In First Bush Veto Override, Senate Enacts Water Bill

By DAVID STOUT
nytimes.com

WASHINGTON, Nov. 8 — The Senate voted overwhelmingly today for a popular $23 billion water projects measure affecting locales across the country, thereby handing President Bush his first defeat in a veto showdown with Congress.

The vote was 79 to 14, far more than the two-thirds needed to override the veto that President Bush cast last Friday. On Tuesday, the House voted by 361 to 54 in favor of the bill, also well over the two-thirds barrier to nullify the veto.

Enactment of the water projects measure had been widely expected, despite the veto, given the importance of the bill to individual districts and, of course, the lawmakers that represent them. The measure embraces huge endeavors like restoration of the Florida Everglades and relief to hurricane-stricken communities along the Gulf Coast and smaller ones like sewage-treatment plants and dams important to smaller constituencies.

The veto of the water bill was the fifth cast by Mr. Bush, and the first to be overridden by Congress. The president and some Republicans had complained that the bill was wasteful. Some critics said the measure did not do enough to reform the Army Corps of Engineers, which would handle much of the work, and was larded with political pork.

But, as the comments of lawmakers made clear today, pork is in the eye of the beholder.

The bill “is one of the few areas where we actually do something constructive,” Senator Trent Lott of Mississippi, the Republican whip, told The Associated Press. He said the bill contains “good, deserved, justified projects.”

Senator David Vitter, Republican of Louisiana, also argued in favor of overriding the veto. “This bill is enormously important, and it has been a long time coming,” Mr. Vitter said.
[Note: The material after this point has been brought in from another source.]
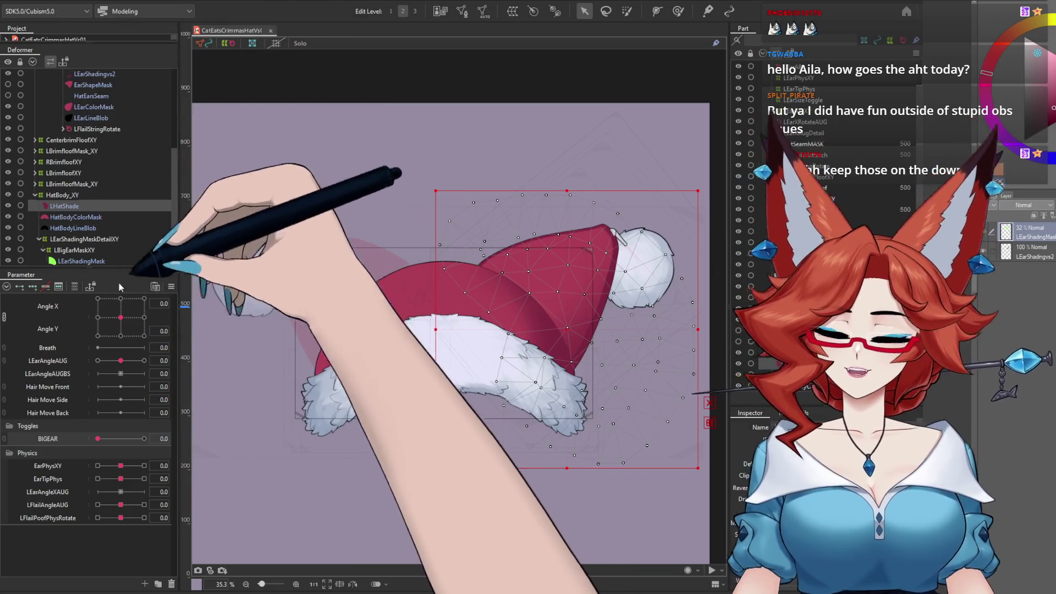
{"action": "key", "text": "alt+Tab"}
Mr. Lott and Mr. Vitter side with President Bush far more often than they oppose him. But both senators represent areas that were hard-hit by Hurricane Katrina, and their votes to override Mr. Bush’s veto underscored the adage that politics is basically local, or at least regional.

Then, too, the bill was the first water-projects measure in several years, so there was plenty of pent-up demand for money in locales from coast to coast.